As críticas sucederam-se em catadupa. Helena Pinto apontou a “cedência aos sectores mais fundamentalistas da nossa sociedade” e considerou que a proposta “adultera o voto popular de 2007” e “altera a lei da IVG no sue espírito e forma”.

“É um retrocesso inadmissível para o estatuto das mulheres numa sociedade democrática”, disse a bloquista, lembrando que só 33 anos depois do 25 de Abril as mulheres deixaram de ser apontadas a dedo e levadas a tribunal por abortarem. Referiu as “mazelas” físicas e o sofrimento “no corpo e na alma” que o aborto clandestino deixou em milhares de mulheres.

Tal como fizeram Isabel Moreira e Heloísa Apolónia, a bloquista citou a monitorização que se tem feito da lei e as conclusões de que as mortes por IVG deixaram de existir, que o próprio número de abortos tem vindo a diminuir e está abaixo da média europeia. Por isso, concluiu, as alterações mais não são do que uma tentativa encapotada de “criar obstáculos ao processo da IVG”.

“O desígnio nacional que temos que ter é o combate ao aborto clandestino e esse combate está a ser feito pela lei”, defendeu Heloísa Apolónia dos Verdes. “Tenho pena que a última sessão desta legislatura seja usada para espezinhar as mulheres portuguesas”, afirmou enquanto as bancadas do PSD e do CDS batiam com os pés no chão de madeira do plenário.

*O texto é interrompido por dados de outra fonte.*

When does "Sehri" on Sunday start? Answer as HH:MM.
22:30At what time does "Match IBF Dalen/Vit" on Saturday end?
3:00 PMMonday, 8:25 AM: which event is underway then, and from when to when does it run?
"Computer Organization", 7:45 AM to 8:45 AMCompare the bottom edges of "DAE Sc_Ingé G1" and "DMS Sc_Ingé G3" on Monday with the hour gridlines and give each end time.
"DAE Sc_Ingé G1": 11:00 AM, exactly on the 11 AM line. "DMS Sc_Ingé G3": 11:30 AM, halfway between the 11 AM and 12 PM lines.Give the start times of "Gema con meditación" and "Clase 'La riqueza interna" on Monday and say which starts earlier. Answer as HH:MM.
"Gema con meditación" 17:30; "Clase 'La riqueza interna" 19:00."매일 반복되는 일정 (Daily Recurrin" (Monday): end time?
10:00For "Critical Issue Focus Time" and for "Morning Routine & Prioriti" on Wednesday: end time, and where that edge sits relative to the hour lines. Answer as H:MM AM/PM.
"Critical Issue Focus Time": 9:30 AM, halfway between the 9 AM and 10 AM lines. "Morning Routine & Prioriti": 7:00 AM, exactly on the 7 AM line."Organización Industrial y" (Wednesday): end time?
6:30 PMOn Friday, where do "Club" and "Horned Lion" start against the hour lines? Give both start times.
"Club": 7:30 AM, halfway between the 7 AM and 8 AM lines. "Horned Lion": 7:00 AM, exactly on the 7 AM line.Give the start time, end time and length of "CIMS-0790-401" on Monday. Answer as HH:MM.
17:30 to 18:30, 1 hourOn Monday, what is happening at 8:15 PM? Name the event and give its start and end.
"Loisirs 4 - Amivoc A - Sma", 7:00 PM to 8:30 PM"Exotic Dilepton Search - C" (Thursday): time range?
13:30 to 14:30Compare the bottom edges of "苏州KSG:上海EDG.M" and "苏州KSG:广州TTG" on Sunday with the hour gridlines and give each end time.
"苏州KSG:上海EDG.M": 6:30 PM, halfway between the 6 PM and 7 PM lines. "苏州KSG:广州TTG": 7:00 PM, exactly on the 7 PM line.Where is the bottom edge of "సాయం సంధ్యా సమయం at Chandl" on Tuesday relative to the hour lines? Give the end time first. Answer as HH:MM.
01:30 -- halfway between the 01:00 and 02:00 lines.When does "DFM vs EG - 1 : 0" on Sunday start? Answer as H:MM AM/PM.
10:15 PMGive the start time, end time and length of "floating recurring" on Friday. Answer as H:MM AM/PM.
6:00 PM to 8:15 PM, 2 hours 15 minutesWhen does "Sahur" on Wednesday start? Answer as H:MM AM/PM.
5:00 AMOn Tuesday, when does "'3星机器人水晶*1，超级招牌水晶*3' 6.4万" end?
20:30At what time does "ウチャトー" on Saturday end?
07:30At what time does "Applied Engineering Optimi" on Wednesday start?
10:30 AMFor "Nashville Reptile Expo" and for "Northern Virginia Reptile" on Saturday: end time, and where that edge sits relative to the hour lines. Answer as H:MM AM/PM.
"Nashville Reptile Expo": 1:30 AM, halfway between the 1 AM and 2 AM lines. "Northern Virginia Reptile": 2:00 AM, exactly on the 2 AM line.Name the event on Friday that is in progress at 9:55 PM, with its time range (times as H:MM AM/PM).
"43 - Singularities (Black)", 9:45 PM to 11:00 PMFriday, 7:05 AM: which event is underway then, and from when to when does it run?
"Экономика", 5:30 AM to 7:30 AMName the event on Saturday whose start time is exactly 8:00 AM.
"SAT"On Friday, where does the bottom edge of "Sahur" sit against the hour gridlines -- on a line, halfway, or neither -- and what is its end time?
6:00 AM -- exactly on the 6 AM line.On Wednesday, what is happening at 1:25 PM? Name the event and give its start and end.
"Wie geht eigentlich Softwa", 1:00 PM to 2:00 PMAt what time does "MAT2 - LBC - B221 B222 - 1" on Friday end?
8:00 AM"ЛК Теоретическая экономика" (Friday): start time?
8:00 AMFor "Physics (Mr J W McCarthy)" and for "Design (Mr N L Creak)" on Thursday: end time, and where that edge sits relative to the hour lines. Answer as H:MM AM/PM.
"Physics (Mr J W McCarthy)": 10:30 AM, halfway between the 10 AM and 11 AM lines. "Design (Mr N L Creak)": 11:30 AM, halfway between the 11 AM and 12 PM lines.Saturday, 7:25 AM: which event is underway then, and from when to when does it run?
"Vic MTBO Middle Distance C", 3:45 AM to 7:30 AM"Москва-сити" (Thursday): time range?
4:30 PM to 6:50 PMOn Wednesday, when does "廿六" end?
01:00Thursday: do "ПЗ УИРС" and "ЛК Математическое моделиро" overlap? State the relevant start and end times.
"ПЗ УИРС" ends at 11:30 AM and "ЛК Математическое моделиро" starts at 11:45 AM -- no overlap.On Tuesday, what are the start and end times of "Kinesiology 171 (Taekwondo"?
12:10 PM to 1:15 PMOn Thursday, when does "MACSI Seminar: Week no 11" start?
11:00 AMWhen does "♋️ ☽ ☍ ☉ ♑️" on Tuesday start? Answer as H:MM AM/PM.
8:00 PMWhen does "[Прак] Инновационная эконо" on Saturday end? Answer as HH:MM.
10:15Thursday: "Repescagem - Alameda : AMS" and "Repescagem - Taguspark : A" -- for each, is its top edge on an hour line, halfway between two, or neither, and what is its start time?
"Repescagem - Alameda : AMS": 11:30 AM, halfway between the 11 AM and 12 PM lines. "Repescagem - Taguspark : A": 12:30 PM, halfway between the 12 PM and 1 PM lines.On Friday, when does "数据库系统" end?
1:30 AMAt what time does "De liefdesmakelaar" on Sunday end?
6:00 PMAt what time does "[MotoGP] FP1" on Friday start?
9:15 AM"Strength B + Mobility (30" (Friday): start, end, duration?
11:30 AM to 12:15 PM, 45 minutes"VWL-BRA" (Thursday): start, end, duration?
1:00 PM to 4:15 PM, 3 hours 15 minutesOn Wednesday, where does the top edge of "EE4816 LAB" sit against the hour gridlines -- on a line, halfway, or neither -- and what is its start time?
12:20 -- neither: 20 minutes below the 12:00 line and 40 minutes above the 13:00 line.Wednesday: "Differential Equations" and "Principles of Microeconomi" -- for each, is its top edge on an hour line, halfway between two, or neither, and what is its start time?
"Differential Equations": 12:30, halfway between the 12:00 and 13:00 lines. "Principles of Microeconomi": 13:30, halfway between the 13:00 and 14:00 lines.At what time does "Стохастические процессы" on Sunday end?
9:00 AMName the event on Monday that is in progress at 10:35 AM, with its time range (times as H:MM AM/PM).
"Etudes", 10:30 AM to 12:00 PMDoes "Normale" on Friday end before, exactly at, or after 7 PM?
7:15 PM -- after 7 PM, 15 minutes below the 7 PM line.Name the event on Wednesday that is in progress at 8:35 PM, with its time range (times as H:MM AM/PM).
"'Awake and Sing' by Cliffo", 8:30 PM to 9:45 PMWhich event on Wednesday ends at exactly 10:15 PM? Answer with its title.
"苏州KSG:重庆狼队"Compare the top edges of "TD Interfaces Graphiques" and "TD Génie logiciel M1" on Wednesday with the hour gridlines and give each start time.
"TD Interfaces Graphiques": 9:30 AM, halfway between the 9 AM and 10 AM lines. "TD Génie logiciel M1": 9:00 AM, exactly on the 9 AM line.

Heloísa prometeu: “Imediatamente no início da próxima legislatura é preciso corrigir esta asneira!” A promessa foi reiterada pelo deputado António Filipe.

O comunista acusou a maioria de “lançar a pedra mas esconder a mão” num “golpe legislativo acompanhado por uma enorme cobardia política”. “A direita não tem a coragem política de dizer que quer voltar à criminalização.”

A direita optou pelo tom professoral. A centrista Teresa Anjinho defendeu que  as alterações à IVG não são sobre a matéria sujeita a referendo, mas sobre taxas moderadoras, objecção de consciência e acompanhamento – que a esquerda também aprovou há alguns anos, lembrou. “Não vale a pena gritar, não vale a pena exagerar e não vale a pena desinformar”, provocou a deputada. “Limita-se a proteger a equidade no SNS e a dar mais apoio às mulheres que recorrem à IVG.”

A “melhoria das condições em que a mulher irá tomar uma decisão tão difícil na sua vida”, foi o argumento também explorado por Carlos Abreu Amorim.